"So, Donald, so—you too. Well, I don't blame you, old fellow; I don't blame you." But this disappointment, following so closely on the other, told on Stratton. He sank down again on the steps.

After awhile he took out his pocketbook, and, finding a piece of paper and a pencil, wrote without superscription or signature,

"I came back to see you—I had to. Not to excuse myself, but to ask of you that mercy you once promised me—there below the Paradise—and then to take—what I deserve. I have fallen pretty far since that day on Mt. Rainier, and you are going to wish, all your life, you had left me in that crevasse. Great God, you don't know how I have wished it, too, out there in the terrible stillness of the Palouse; how miserably I wish it now. I would pay any price to see the old friendliness in your face again. But, this morning, up at the tower, I lost the chance. That is all. It cannot help you now, to know I would give anything to have Forrest safe—and be in his place—buried deep in that slide."

All the sheet was a wavering scrawl, but the last lines ran together word over word. He folded the paper, but after a thoughtful moment opened it and added at the bottom of the page, "I want Thornton to have my horse." Then he refolded it and slipped it under the door.

He stood for an interval looking towards the Des Chutes. "She will not find it until Monday," he said, "and by that time if I have not seen her, it will be too late." And he went down the steps and took the trail to Laramie's.

He heard the increasing roar of the freshet as he walked, and presently, when he reached the curve where the trail turned down-stream, he found the flood over banks; currents eddied through the underbrush, undermining the trunks of hemlocks and firs; carrying out detached boughs and logs. At the crossing to the Phiander claim the rustic footbridge was gone.

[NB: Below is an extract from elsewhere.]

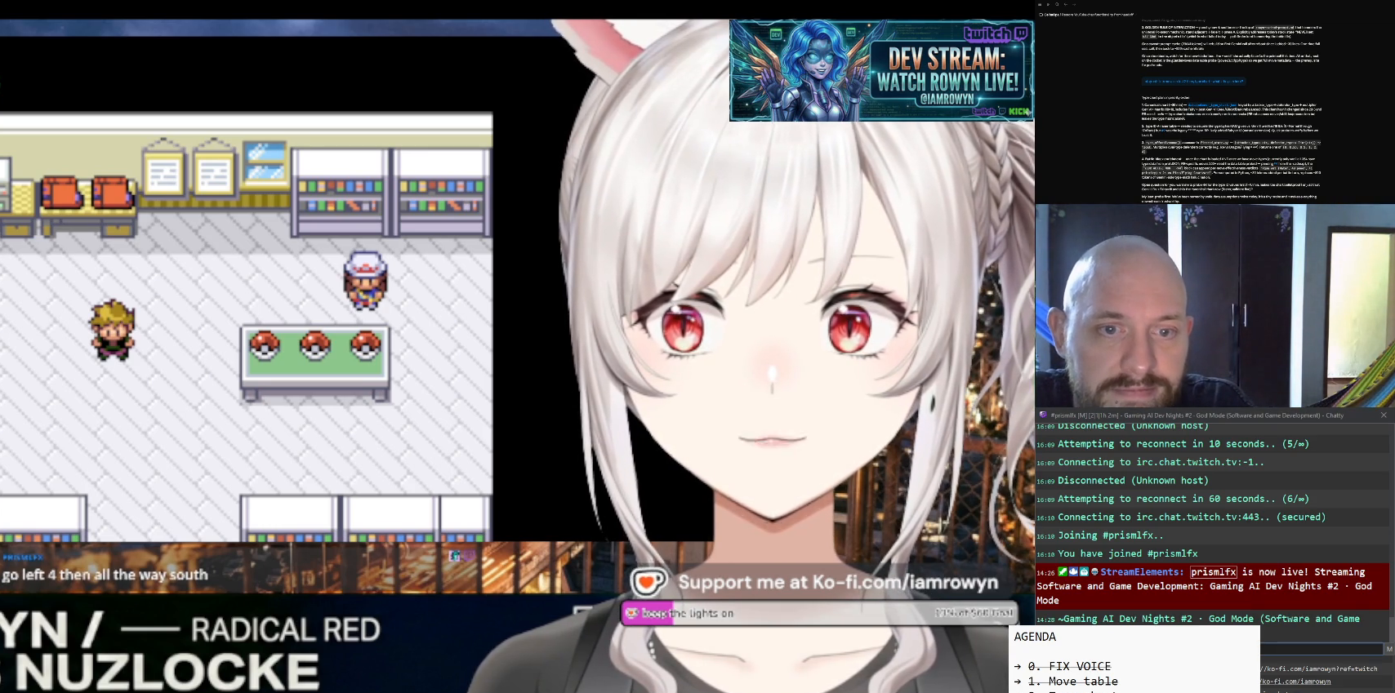
{"buttons": ["DPAD_DOWN"], "events": []}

But Stratton remembered the banks were higher at Laramie's homestead; the old fallen fir, which bridged the channel there, had withstood the shock of many floods. He moved on, quickening his steps where he could, but, now that he had left the gravelly soil of the ridges for the loam of the bottom-land, walking became more difficult. The mud clung to his boots; in places footing oozed under him, and repeatedly, in lower levels, he was forced to make wide détours, leaving the path to push through tangles of alder and hazel or cottonwood. Often water washed above his ankles; at intervals it splashed to his knees.

At last he struggled up a little rise and came out on a low bluff. The great uprooted trunk of the fir footbridge was at his elbow, and he stopped, taking breath, and sank into a half sitting position on the knuckle of one gnarled root. His rain-soaked clothes shaded into the color of the dead, earth-stained tree, so that he might have been a part of it.

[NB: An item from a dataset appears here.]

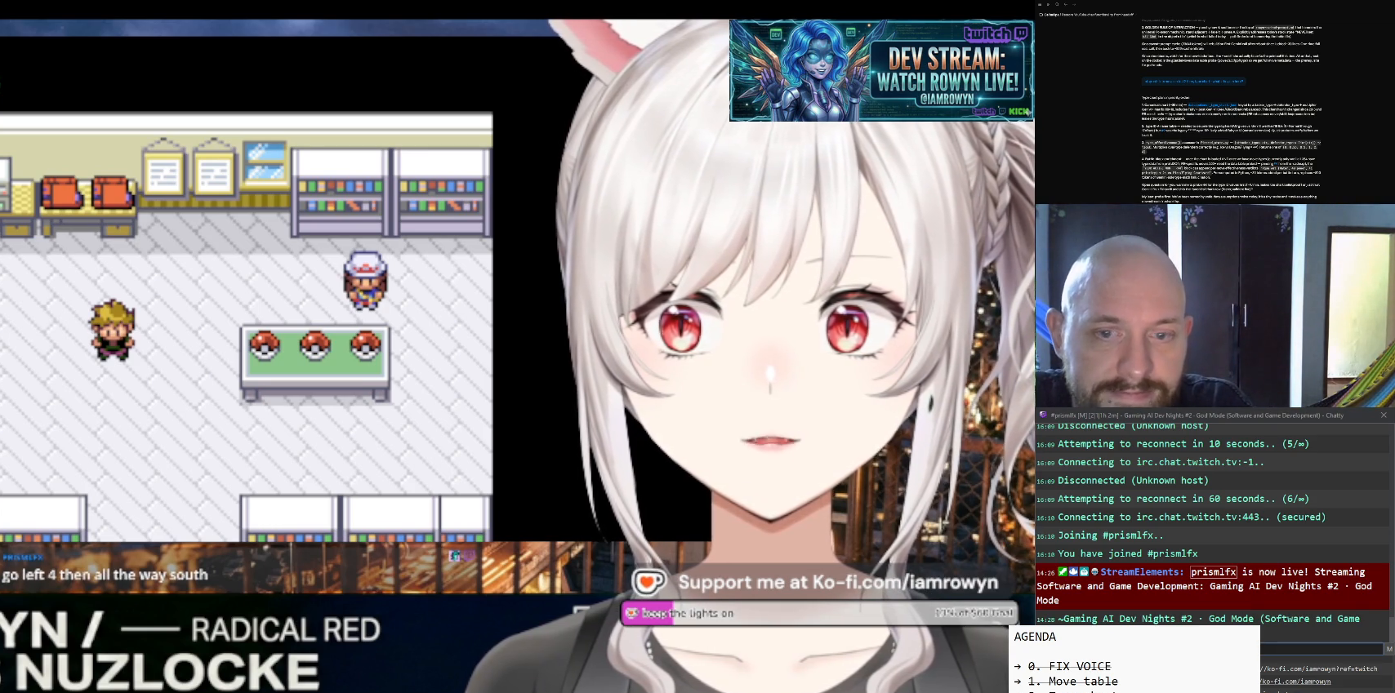
{"buttons": ["DPAD_DOWN"], "events": []}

The fir had fallen with a downward slant to the farther bank, its top driving wedgelike between two cedars. These trees were standing with their trunks submerged, and, mid-channel, the log swung to the current and formed a dam, holding back an increasing collection of drift, through which the water rushed with the roar of rapids. The whole jam rose and fell with a concerted upheaval.

The roots of the fir, ballasted by forest litter, formed a short stairway up to the crossing, and presently Stratton mounted, slowly, with difficulty and began to feel his steps over the bridge. At the same time a great fallen hemlock swung down-stream, its upreared trunk coming foremost, a tremendous battering ram.